Le pôle accidents collectifs du parquet de Paris s’est saisi de l’enquête sur le crash d’un avion de parachutisme qui a fait 11 morts dimanche 28 juin 2026 à Tomblaine, près de Nancy. L’appareil, victime d’une avarie moteur selon des témoins, s’est écrasé à la verticale près d’un lotissement. Quinze gendarmes spécialisés mènent les premières investigations techniques.
Déroulement du crash
Selon le préfet de Meurthe-et-Moselle, Yves Séguy, l’avion « se livrait à des exercices de saut quand il a connu une avarie qui manifestement a provoqué le crash ». L’appareil serait ensuite « tombé quasiment à la verticale, aux abords immédiats d’un lotissement, au bord de l’aérodrome ». Le maire de Tomblaine, Hervé Féron, a confirmé que l’avion s’était écrasé « à pic » à proximité d’une piste cyclable.
Un riverain, John Curaka, qui se trouvait dans son jardin au moment des faits, raconte avoir entendu « un bruit comme si le moteur s’arrêtait en l’air » quelques secondes avant un violent impact. L’avion s’est écrasé à une centaine de mètres de son domicile. « On n’a pas pu s’approcher car on avait peur d’une explosion », témoigne-t-il.
Enquête en cours
Les investigations changent d’échelle. Le pôle accidents collectifs du parquet de Paris a confié les investigations à la Gendarmerie des transports aériens. Quinze gendarmes spécialisés, dont des techniciens en identification criminelle et des enquêteurs aéronautiques, sont mobilisés sur place aux côtés d’une cinquantaine de sapeurs-pompiers et d’importants effectifs de police. Les associations Paris Aide aux Victimes et France Victimes 54 ont également été sollicitées pour accompagner les familles.
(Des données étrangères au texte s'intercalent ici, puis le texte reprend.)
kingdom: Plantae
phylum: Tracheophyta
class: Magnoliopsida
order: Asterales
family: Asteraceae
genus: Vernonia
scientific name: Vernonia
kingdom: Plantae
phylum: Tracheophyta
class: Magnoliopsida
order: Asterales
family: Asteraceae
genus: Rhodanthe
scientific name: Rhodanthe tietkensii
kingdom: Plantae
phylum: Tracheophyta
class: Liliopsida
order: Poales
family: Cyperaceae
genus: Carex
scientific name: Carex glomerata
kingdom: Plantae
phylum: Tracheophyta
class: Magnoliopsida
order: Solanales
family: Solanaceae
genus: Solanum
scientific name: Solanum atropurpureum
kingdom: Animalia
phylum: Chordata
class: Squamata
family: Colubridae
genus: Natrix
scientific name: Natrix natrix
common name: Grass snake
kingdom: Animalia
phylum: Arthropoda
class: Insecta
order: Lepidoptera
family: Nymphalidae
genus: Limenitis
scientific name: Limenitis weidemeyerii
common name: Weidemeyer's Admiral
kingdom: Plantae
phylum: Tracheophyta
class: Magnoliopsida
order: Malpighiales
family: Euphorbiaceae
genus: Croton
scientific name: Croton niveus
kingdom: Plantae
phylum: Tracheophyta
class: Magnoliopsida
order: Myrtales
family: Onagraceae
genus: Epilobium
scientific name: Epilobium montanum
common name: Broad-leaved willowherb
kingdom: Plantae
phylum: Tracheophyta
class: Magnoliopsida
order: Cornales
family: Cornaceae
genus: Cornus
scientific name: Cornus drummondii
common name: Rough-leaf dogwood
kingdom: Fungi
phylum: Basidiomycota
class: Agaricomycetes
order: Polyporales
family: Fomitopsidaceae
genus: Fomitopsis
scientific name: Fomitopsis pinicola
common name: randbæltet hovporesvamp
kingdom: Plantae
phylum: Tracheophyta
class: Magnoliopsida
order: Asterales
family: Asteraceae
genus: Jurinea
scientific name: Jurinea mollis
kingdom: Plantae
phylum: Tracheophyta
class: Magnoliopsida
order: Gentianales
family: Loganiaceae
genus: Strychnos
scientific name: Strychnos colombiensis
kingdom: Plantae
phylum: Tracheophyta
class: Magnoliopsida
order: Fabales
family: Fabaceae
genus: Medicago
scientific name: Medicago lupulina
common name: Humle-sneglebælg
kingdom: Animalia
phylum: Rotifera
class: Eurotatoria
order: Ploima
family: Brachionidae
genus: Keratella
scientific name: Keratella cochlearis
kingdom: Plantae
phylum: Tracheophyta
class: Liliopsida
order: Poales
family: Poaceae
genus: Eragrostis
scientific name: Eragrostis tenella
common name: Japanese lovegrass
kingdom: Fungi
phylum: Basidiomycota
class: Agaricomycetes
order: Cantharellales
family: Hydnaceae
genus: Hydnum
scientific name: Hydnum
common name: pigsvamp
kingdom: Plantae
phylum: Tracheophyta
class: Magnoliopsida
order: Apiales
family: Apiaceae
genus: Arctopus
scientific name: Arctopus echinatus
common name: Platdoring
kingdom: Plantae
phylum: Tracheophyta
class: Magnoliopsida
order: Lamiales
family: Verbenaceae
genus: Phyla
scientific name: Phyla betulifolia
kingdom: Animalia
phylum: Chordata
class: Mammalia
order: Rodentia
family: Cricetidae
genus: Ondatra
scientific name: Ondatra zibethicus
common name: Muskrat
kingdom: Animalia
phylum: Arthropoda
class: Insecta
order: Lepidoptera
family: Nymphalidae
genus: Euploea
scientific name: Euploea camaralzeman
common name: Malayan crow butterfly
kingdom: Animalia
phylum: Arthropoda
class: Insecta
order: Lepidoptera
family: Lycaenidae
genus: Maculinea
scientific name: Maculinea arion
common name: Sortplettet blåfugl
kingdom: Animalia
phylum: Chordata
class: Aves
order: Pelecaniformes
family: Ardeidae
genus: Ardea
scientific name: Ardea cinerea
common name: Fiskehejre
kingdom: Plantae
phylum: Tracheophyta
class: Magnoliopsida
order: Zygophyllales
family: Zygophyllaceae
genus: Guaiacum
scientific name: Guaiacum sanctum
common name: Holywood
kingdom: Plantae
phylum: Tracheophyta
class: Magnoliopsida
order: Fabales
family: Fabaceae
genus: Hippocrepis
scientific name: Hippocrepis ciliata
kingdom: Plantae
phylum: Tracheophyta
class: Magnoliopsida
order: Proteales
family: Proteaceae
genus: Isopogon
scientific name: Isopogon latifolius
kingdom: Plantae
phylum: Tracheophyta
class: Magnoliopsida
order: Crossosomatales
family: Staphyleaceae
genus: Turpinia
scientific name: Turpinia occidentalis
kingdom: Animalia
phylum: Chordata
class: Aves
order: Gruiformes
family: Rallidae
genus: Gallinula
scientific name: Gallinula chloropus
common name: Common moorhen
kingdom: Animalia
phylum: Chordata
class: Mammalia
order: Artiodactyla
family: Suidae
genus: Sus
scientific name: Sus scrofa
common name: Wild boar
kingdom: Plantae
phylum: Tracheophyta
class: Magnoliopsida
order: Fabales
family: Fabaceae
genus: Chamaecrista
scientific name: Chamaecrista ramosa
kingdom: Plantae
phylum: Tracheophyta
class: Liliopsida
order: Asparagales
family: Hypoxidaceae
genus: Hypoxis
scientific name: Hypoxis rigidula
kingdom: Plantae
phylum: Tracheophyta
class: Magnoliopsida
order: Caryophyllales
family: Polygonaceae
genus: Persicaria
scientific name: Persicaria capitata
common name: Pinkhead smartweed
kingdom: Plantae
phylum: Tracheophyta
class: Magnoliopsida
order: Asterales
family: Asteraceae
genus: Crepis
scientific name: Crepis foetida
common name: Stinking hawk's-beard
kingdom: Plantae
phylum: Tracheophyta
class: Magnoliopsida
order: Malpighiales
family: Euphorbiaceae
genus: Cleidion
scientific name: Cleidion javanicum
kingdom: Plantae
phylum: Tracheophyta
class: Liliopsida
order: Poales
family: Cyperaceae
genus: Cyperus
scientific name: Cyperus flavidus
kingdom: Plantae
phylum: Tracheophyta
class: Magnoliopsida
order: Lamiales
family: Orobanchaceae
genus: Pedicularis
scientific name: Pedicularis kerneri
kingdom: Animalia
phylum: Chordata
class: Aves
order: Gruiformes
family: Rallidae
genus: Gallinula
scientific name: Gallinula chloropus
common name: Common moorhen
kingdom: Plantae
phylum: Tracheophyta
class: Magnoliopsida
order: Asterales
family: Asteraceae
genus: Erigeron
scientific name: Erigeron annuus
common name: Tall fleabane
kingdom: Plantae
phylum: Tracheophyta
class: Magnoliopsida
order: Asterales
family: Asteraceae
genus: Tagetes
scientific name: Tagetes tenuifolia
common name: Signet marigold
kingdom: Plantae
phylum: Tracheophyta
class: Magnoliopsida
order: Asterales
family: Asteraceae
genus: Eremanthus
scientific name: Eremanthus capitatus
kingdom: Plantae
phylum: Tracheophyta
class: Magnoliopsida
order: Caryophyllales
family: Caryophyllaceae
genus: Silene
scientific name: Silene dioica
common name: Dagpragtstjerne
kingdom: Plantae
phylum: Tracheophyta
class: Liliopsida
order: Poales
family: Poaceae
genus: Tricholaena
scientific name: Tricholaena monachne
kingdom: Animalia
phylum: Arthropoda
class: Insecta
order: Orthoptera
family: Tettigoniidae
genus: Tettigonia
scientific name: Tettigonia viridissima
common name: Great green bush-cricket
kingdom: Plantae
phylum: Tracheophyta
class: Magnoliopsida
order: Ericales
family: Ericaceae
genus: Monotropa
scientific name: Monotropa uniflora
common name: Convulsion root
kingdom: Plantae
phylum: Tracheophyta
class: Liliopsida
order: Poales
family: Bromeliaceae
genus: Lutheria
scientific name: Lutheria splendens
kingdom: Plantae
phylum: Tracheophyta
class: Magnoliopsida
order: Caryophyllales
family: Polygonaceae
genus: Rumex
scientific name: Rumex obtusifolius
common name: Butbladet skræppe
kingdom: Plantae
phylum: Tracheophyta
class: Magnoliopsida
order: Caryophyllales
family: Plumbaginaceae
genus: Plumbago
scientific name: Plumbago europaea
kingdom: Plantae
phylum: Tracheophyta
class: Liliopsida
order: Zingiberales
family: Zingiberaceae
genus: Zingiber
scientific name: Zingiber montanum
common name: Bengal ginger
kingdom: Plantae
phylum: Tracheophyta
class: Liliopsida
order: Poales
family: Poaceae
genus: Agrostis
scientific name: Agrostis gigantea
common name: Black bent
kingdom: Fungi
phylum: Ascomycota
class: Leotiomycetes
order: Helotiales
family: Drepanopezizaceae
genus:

Pour Jean-Paul Troadec, ancien président du Bureau d’enquêtes et d’analyses pour la sécurité de l’aviation civile (BEA), plusieurs hypothèses devront être étudiées. Les enquêteurs vont notamment récupérer les échanges avec la tour de contrôle, analyser les données radar, recueillir les témoignages et examiner l’état technique ainsi que l’entretien de l’appareil. Les éventuelles vidéos tournées par les passagers pourraient également contribuer à reconstituer les derniers instants du vol.
Réactions et suites
Le président du Syndicat national des parachutistes, Pierre-Yves Eugène, insiste sur le fait qu’il s’agit avant tout « d’un accident d’avion » et non d’un accident lié à la pratique du parachutisme. Selon lui, l’appareil en était à son troisième décollage de la journée. Le ministre de l’Intérieur Laurent Nuñez et le ministre des Transports Philippe Tabarot sont attendus sur les lieux dans l’après-midi. Les autorités espèrent pouvoir disposer des premiers éléments techniques sur les causes du crash dans les prochaines heures.